The Northern Secretary, Dr John Reid, said the British government was carrying forward the recommendations contained in the Patten Report on policing, which said there should be investment in research into finding an acceptable, less dangerous, alternative to the present plastic bullet.

He said the British government would be delighted if the public order situation in the North improved sufficiently to remove the need to resort to baton rounds.

"The whole community has a contribution to make to achieve that aim, but sadly we are not there yet," he said.

The government would ensure every effort was made to find an alternative and to provide the police with a broader range of public order equipment, he added.

"We will continue the search for a safer alternative, but meanwhile we have introduced a round that independent experts have concluded is, on balance, a great deal safer than the existing one.

"Our objective remains the same - to reach the position in which the need to use baton rounds will ultimately disappear."

There has been a reduction in the use of plastic bullets in the North in recent years.
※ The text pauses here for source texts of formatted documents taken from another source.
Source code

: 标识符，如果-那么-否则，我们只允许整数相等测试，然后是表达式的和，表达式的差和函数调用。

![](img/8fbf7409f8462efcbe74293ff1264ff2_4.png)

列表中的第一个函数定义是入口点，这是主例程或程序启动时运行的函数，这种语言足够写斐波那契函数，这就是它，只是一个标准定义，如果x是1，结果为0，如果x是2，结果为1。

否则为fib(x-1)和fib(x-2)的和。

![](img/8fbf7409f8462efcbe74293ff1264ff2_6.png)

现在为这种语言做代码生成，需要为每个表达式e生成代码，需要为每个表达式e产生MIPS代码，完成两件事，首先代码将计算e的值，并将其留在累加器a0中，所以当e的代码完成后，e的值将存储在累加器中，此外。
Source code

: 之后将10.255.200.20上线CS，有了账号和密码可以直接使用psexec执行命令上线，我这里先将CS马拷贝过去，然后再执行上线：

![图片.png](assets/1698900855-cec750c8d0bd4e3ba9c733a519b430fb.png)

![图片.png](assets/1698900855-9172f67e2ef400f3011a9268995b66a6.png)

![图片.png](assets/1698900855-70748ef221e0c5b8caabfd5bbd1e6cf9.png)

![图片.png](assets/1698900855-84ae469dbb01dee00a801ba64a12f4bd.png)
Since the current version was introduced in 1994, 13,264 have been fired, but the Northern Ireland Office said only 112 were fired in 1999 and only 26 last year.

However, Mr Kelly insisted that there must be an immediate ban on the weapon and said it would be another issue on which Sinn Fein's support for the new policing service would depend.

"Any police service that trains its personnel in the use of this weapon or is prepared to use it cannot expect to win the support of nationalists and republicans," he said.